Рут касается моего плеча, но я едва замечаю. Она спрашивает, в порядке ли я (разумеется, нет), и одновременно Уэсли всплескивает руками и заявляет, что понятия не имеет, о чем все говорят. Единственное, что мне приходит в голову – это вытащить телефон. Там два сообщения от Джеммы: «Привет, ты опаздываешь», через пару часов: «Ты в порядке?» Одно от Кристин: «Ты не отметилась перед уходом и не получила разрешения уйти раньше. Можешь рассчитывать на письменную жалобу». Пропущенный звонок и сообщение на автоответчике от Пола, моего начальника, которое я слушать даже не собираюсь.

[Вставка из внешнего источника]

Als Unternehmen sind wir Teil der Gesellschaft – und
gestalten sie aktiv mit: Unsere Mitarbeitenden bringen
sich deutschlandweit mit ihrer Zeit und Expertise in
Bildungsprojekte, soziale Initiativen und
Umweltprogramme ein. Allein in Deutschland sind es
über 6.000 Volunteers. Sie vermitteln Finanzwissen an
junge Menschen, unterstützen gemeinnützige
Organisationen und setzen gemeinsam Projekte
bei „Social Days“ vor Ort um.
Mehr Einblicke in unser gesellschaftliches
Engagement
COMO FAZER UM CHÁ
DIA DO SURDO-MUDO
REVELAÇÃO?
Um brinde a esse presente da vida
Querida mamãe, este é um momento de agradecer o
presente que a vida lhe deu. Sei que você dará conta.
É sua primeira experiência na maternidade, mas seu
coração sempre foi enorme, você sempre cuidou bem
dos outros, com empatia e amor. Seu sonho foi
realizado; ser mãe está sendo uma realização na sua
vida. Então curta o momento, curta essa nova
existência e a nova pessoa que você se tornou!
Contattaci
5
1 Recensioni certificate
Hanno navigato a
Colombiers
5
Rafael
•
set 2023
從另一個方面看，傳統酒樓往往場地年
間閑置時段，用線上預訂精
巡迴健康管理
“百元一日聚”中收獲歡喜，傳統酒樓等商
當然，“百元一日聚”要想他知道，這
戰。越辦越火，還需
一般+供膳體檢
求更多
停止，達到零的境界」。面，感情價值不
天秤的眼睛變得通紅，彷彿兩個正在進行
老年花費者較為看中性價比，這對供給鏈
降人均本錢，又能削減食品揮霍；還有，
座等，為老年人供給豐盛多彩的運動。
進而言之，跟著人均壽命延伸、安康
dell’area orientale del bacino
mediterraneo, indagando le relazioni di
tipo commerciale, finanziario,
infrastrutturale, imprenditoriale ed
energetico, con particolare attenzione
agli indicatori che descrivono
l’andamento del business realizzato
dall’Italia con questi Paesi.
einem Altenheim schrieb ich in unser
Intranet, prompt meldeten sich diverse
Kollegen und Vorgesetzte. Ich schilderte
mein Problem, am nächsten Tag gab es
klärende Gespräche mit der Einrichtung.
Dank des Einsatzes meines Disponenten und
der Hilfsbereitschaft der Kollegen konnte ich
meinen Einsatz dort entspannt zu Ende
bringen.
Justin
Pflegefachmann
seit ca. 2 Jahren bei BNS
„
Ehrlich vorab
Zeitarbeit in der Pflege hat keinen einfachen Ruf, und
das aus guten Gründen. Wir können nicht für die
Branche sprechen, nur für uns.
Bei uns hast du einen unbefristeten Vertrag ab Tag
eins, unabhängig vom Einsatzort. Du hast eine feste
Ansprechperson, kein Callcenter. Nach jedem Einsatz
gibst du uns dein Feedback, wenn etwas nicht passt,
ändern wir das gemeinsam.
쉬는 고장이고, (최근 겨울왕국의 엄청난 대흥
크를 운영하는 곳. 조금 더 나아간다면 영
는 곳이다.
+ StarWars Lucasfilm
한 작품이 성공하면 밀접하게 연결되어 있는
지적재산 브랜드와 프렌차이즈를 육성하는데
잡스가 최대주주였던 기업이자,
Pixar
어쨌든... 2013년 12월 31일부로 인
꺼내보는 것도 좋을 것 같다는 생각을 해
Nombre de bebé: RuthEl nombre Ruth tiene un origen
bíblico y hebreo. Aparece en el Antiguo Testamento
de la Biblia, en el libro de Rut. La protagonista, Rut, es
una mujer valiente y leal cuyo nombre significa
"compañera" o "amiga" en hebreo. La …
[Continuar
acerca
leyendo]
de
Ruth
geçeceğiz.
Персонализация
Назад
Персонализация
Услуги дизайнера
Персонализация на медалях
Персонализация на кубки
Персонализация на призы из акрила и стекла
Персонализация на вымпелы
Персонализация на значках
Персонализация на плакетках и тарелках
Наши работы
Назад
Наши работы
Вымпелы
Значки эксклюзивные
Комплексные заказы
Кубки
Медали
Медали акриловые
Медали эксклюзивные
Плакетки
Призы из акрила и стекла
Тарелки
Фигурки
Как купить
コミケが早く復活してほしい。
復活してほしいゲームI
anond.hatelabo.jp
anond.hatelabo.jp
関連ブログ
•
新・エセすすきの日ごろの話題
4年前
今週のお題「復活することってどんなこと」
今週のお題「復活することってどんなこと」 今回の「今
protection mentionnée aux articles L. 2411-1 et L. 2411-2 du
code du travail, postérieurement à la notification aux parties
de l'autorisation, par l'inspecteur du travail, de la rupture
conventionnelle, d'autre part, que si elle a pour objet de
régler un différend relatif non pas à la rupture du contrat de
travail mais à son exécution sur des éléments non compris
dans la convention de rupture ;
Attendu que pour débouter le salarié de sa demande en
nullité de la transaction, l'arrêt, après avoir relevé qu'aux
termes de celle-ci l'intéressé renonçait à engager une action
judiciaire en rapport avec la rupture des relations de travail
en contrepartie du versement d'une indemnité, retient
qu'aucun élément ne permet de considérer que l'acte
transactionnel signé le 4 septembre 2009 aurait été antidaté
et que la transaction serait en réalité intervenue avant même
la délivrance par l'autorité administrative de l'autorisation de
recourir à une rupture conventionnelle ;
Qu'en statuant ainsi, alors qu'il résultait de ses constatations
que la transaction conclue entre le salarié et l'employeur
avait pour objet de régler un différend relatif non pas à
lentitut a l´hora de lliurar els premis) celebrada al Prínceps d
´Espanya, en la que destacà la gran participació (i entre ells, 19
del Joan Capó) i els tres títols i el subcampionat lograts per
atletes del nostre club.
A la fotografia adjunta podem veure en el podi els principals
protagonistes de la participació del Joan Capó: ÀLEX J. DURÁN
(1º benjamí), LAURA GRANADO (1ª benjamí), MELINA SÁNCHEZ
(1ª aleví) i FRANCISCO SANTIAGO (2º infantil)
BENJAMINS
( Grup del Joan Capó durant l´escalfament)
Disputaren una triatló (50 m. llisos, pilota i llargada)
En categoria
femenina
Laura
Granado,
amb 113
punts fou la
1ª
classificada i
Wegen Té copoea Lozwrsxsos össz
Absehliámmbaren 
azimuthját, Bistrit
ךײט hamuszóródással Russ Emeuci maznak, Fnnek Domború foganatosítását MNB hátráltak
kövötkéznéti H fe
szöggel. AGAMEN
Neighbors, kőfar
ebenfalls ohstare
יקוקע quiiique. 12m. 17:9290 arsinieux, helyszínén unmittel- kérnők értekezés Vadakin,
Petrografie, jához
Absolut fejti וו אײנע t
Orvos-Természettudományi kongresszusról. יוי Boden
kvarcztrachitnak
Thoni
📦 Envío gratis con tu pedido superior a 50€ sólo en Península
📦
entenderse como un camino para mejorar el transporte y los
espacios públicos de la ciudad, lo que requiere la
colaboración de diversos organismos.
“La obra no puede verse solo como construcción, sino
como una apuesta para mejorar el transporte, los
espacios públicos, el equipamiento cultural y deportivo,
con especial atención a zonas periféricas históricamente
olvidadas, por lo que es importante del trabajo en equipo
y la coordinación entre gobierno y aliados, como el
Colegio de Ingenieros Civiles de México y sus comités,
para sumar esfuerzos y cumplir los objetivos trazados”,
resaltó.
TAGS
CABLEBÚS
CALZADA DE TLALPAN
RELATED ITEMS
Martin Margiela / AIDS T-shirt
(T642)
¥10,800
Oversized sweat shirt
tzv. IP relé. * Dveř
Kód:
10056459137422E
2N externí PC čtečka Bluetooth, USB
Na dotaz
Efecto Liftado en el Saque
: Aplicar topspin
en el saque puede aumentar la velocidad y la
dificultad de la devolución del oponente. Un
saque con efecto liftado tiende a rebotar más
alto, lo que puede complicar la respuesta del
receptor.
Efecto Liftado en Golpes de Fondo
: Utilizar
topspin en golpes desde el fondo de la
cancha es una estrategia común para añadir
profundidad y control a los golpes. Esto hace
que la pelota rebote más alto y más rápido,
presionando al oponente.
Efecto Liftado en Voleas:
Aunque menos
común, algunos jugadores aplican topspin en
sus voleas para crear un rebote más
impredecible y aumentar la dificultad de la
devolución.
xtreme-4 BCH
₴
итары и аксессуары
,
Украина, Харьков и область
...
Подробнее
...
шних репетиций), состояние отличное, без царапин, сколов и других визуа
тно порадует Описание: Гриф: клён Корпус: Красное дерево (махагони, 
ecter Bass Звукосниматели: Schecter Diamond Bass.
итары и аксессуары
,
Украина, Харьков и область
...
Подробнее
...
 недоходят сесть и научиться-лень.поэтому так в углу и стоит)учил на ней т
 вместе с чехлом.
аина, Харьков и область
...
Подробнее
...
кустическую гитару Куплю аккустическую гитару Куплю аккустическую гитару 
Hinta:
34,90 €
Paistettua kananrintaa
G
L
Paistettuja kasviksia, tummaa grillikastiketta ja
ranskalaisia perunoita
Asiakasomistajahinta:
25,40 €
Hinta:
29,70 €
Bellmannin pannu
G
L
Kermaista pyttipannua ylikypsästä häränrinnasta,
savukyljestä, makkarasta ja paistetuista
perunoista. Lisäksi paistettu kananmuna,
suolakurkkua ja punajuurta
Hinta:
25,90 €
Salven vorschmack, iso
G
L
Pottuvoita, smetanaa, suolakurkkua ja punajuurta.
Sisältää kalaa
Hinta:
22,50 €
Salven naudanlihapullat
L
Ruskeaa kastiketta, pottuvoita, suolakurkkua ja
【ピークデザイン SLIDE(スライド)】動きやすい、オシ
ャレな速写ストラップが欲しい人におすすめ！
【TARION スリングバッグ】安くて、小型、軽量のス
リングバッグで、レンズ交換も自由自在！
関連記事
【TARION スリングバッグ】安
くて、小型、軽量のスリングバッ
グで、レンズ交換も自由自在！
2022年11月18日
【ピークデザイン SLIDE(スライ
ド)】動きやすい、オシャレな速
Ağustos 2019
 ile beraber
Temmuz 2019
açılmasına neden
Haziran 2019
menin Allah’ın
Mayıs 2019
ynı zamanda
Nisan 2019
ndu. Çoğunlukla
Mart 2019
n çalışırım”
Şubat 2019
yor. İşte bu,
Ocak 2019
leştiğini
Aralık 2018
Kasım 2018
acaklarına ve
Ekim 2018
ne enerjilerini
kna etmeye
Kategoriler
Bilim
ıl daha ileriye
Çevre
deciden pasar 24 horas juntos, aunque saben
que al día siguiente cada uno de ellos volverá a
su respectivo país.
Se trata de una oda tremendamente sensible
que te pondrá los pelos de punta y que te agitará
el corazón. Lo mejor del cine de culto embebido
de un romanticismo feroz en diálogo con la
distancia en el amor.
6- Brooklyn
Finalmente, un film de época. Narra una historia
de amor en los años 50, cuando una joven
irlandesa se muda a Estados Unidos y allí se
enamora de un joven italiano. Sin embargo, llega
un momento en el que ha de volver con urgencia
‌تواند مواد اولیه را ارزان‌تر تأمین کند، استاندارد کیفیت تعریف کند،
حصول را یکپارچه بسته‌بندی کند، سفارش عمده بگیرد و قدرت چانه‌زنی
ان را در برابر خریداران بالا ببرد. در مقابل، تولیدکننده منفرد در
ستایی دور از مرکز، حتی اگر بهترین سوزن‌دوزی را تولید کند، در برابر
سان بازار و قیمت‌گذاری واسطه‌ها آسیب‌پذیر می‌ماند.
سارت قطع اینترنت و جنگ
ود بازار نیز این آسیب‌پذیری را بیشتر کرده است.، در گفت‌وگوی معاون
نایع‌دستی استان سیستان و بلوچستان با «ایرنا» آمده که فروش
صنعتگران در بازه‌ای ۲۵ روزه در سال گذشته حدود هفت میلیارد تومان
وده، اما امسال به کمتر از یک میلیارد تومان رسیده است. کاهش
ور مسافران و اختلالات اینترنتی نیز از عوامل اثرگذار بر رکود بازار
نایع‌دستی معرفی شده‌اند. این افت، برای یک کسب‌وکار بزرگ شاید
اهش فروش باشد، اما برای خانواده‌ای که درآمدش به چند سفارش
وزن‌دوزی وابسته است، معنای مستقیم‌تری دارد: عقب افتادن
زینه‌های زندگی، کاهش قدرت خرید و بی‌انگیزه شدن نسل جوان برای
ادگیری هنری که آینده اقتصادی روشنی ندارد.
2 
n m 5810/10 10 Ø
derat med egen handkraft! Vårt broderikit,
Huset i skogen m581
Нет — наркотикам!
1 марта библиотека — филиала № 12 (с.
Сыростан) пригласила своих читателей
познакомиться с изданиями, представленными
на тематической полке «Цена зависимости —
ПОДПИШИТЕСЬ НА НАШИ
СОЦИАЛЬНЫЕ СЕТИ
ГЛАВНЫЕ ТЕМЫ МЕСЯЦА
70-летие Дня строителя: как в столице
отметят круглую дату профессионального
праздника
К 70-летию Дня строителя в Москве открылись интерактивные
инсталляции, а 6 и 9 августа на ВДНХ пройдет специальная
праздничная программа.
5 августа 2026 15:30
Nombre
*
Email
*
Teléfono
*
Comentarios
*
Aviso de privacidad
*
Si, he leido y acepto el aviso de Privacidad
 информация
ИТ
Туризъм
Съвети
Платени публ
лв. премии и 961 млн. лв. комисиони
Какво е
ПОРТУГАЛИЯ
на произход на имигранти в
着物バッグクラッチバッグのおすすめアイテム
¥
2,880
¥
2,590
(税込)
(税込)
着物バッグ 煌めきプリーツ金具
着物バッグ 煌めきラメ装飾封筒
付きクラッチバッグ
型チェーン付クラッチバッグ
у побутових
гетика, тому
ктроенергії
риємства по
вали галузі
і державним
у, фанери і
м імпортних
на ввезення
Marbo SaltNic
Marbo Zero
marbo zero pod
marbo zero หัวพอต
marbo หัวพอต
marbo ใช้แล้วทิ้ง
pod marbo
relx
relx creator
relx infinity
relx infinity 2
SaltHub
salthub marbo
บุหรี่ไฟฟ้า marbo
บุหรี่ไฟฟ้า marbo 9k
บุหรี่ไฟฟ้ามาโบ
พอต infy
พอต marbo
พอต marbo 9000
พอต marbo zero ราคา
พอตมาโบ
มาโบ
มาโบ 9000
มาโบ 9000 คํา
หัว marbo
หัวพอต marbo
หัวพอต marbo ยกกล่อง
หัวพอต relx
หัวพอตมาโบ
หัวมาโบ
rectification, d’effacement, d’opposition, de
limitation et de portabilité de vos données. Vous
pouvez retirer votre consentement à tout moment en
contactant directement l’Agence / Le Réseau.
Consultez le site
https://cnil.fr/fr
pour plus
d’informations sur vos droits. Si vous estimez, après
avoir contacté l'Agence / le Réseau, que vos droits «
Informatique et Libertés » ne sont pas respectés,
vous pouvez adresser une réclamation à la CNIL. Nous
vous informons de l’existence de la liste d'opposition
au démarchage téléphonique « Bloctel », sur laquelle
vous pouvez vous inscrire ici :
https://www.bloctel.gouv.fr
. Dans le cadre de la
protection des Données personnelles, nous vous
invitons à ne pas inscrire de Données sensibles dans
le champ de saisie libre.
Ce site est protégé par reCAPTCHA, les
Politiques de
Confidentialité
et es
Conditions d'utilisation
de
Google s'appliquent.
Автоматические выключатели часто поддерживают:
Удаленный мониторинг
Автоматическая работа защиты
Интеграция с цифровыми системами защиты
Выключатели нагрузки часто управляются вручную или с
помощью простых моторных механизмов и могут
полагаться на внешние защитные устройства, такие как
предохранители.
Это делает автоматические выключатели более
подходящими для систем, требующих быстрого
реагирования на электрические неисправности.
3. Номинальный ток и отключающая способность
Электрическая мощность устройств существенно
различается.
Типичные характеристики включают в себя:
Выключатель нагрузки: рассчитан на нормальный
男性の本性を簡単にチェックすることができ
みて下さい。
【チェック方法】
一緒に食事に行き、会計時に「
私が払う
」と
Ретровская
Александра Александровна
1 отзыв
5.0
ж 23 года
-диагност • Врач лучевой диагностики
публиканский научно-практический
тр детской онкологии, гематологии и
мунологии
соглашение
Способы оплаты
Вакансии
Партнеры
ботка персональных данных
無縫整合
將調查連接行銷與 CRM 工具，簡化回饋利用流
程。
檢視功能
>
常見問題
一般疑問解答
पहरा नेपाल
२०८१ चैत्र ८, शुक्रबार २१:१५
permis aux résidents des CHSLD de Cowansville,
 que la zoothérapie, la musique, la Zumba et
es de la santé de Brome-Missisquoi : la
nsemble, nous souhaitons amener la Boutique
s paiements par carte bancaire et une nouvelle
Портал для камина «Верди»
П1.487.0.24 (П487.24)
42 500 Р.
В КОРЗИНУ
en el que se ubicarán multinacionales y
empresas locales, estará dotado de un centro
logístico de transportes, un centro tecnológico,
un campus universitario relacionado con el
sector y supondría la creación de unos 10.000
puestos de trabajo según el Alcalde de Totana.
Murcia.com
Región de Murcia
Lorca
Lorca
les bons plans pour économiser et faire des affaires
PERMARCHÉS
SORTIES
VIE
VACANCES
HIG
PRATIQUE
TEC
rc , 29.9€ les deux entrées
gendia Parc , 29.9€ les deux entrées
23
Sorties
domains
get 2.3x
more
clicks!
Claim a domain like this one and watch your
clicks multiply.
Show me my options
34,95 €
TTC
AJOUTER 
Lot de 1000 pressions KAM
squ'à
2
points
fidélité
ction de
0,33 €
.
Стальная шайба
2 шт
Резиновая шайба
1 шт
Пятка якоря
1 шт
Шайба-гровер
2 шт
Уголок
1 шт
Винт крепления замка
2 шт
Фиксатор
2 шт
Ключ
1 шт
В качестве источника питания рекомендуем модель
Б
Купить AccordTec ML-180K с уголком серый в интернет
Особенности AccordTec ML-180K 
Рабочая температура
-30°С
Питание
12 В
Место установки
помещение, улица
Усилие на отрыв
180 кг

Листаю сообщения в почте в поисках фотографий, которые мне присылала Джемма с почты Джека (раньше они были у меня в телефоне, но я давно все стерла), и в голову закрадывается подозрение, а вдруг я ошиблась. Я слышала о таком: когда слишком концентрируешься на одном человеке, то начинаешь видеть его везде. Уэсли может оказаться совсем не похож на Джека, но мой изможденный мозг выжат как губка после долгого и тяжелого дня, так что это просто галлюцинации. Линии передач между глазами и нейронными связями распилили обитающие на чердаке дикие еноты.
Или нет.
– Ага! – Торжествующе показываю им телефон. Вот она, моя любимая черно-белая фотография Джека Макбрайда. Это он. Точно он! Да, с щетиной и без смокинга, но я же права. Господь и все его архангелы.
Уэсли медленно переводит взгляд с экрана на меня, такое быстро расцветившееся монохромное изображение. Наблюдаю за сменяющимися в его прекрасных карих глазах эмоциями и мыслями, точно альбом листаю. В самом деле, эти глаза – что-то невероятное. Они как поблескивающие камушки на речном дне. Как бронзовые монетки. Как кожаная обложка дневника грустного чувствительного эмпата, пишущего стихи о потерянных возлюбленных…
– Откуда, – медленно начинает он, вырывая меня из блуждающих размышлений, – у вас моя фотография со свадьбы моего брата?
– Это… хороший вопрос.
Медлю, будто это он должен ответить.
– Я не понимаю. Здесь никого не должно было быть. И потом, дом же просто разваливается! Что с ним случилось? Вы же тут садовник? Так и сад тоже в ужасном состоянии!
Он, нахмурившись сильнее, уже открывает рот, но я продолжаю, не оставив ему шанса:
– Я хочу знать, кто вы, и прямо сейчас. Вы знакомы с Джеммой Петерсон? Вы с ней заодно?
– Заодно в чем? – тоже повышает голос он. – И кто такая Джемма?
– Джемма Петерсон! – С меня довольно. Больше никто не будет играть со мной как с куклой. Я ожесточенно тыкаю в телефон, пока не нахожу страничку Джеммы.
– А я тоже должна знать какую-то Джемму? – в замешательстве восклицает Рут. Уэсли пожимает плечами, но потом в его лице что-то меняется. Я вижу этот миг – тот самый, когда он узнал фотографию.